Pero ya la había salvado antes, mucho antes, cuando era una adolescente peculiar, soñadora, con muchos libros y pocos amigos. Su padrino fue la primera persona que cambió las etiquetas de rara por especial; de desastre por artista; de distraída por espiritual; de compleja por sensible. Y esos pequeños cambios, lo cambiaron todo. De repente, aquella niña comenzó a creer que era capaz, que tenía derecho a ser diferente. Comenzó a escribir, a quererse y a diseñar su propio camino.

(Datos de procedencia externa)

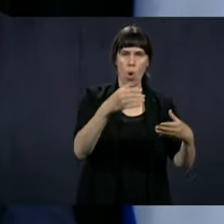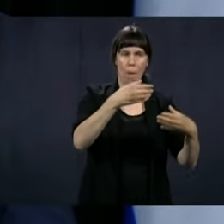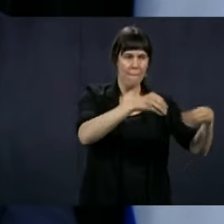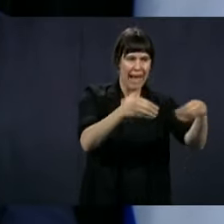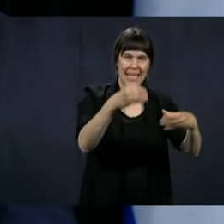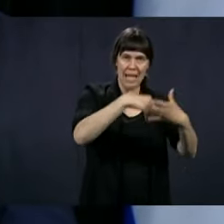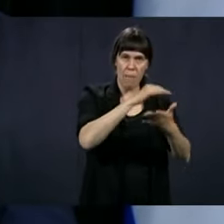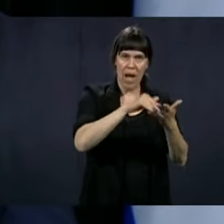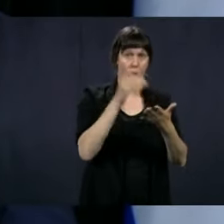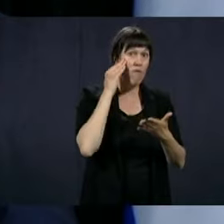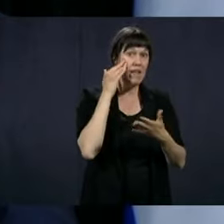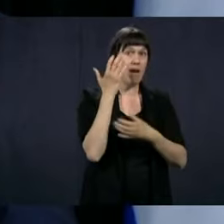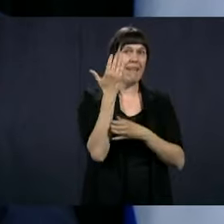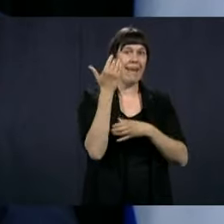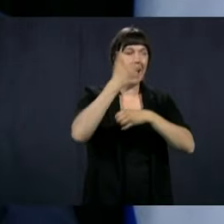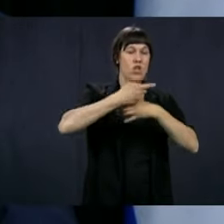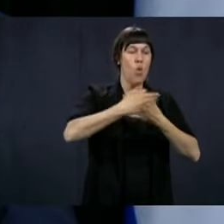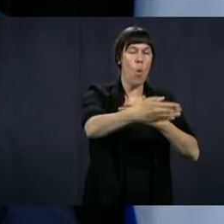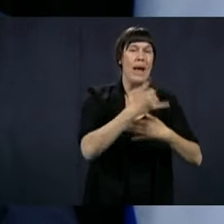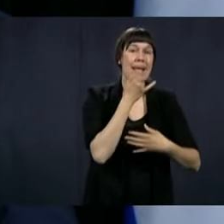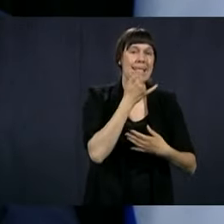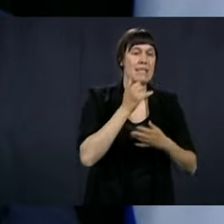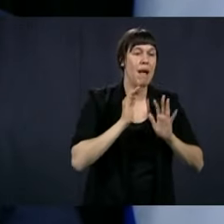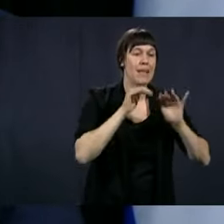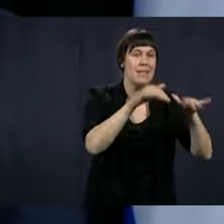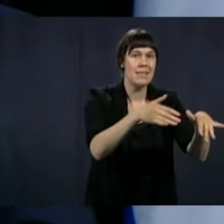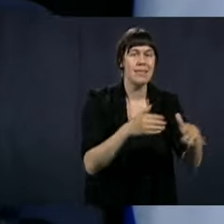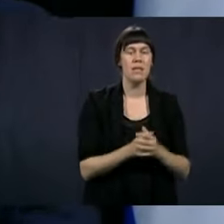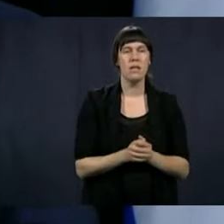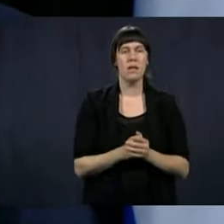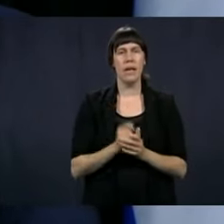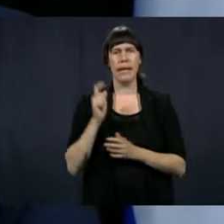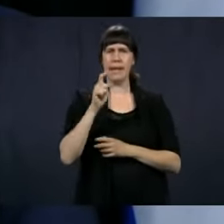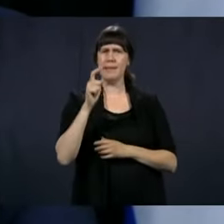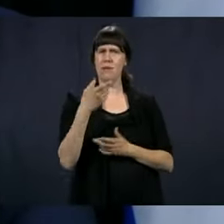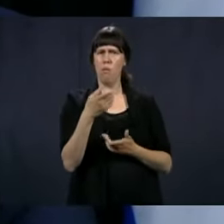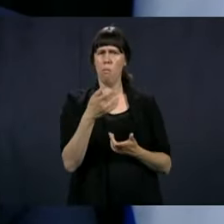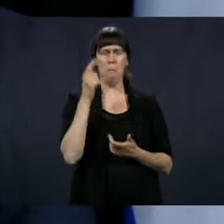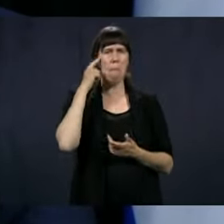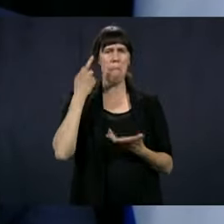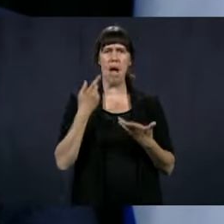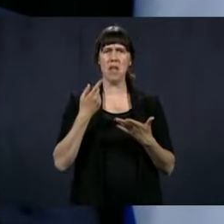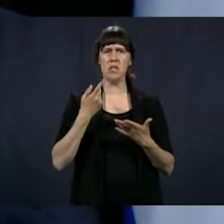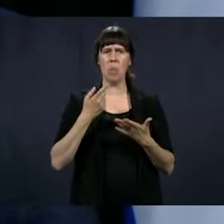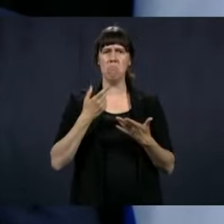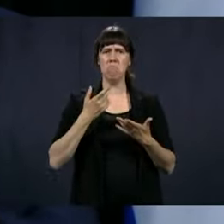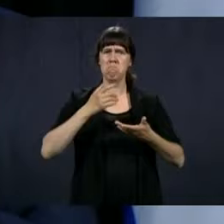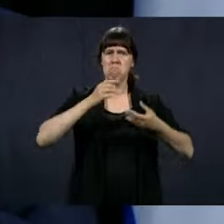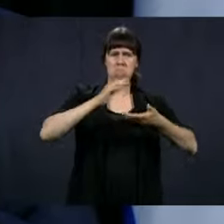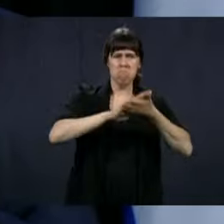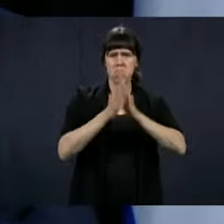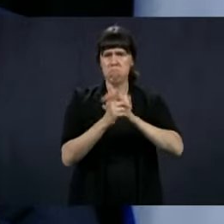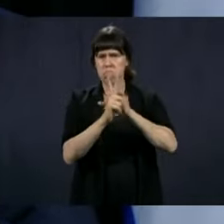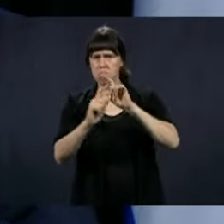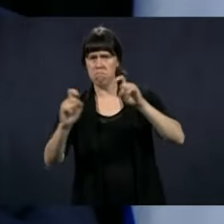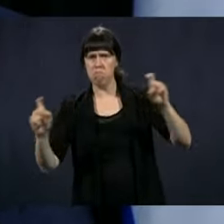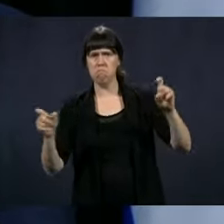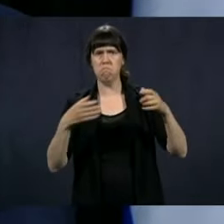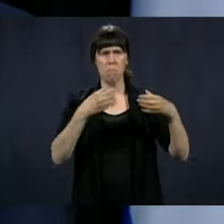deconfinement in Montreal is, I'll feel safer. Did you reopen the tourism industry too early then? No, it's just...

Él le enseñó a interconectarlo todo: la religión ancestral afrocubana, con los chakras y las energías del universo; los mantras budistas con el poder de la mente y de la creación propia.
Él tenía por costumbre, aparecer y desaparecer de vez en cuando. La última vez que se vieron en Cuba fue poco después de que ella comenzara la universidad. Se volvieron a reencontrar años después, cuando por distintos azares ambos habían llegado a España. Fue justo en plena pandemia cuando ella estaba embarazada.
El día en que recibió la noticia de su muerte, ella iba conduciendo a un sitio al que no llegó, porque su coche giró automáticamente y aparcó al borde del camino. Durante el tiempo que aguantaron sus pulmones, los transeúntes y vecinos escucharon sus gritos, hasta que en su mente surgió la frase "El señor es muy grande, mi padrino ya está allí". Entonces, poco a poco, los gritos desembocaron en el llanto silencioso previo a la calma.
Murió de vuelta en su isla solitaria. En los mismos días de octubre en que el huracán Oscar apaleaba aún más las fatigadas manos del pueblo cubano. Los detalles de su muerte no coinciden con los de su existencia. Ella sabe que no fue un accidente. Sino el resultado de la tristeza, la frustración de ver truncados sus sueños, la oscuridad de los apagones de la Habana, o tal vez, uno de esos sacrificios suyos, secretos, inexplicables.
Dejó una huella gigante, luminosa, irremplazable en todos sus ahijados; una sobrina y una madre enferma que no es consciente que contra toda natura sus hijos han partido antes que ella; y tantos sueños por cumplir: una familia, hijos, proyectos de humanidad para África y Cuba.
Ella no quiso ver la foto del ataúd. Prefería recordarlo vivo. Como cuando se reencontraron en Barcelona después de más de diez años sin verse. Fue una fresquita mañana de marzo a las puertas de un hotel en las ramblas. Él se bajó de un coche con un Dashiki blanco y pantalón vaquero. Lo envolvía una nube del humo de los puros que según la ocasión fumaba o masticaba. Se reconocieron enseguida, a pesar de los años. Él había cambiado poco: su cabellera era ceniza y se veía más cansado, pero su mirada seguía teniendo la profundidad del mar y la sonrisa detrás del puro era la misma, una sonrisa inmensa, genuina. Se regalaron un abrazo tan fuerte, tan largo y honesto que difuminó los años de ausencia. Antes de partir, le dio a su ahijada y a su nieto la bendición yoruba y la del universo.
Su nombre era Antonio como el libertador cubano, su apellido Cervantes como el célebre español. Como si desde su nacimiento hubiera estado destinado a vivir entre estas dos tierras. Su gran misión era salvar al mundo. No sé a cuantos ayudó realmente. Pero a mí me salvó muchas veces. Más de las que pude salvarle yo a él. No sé si con eso sea suficiente.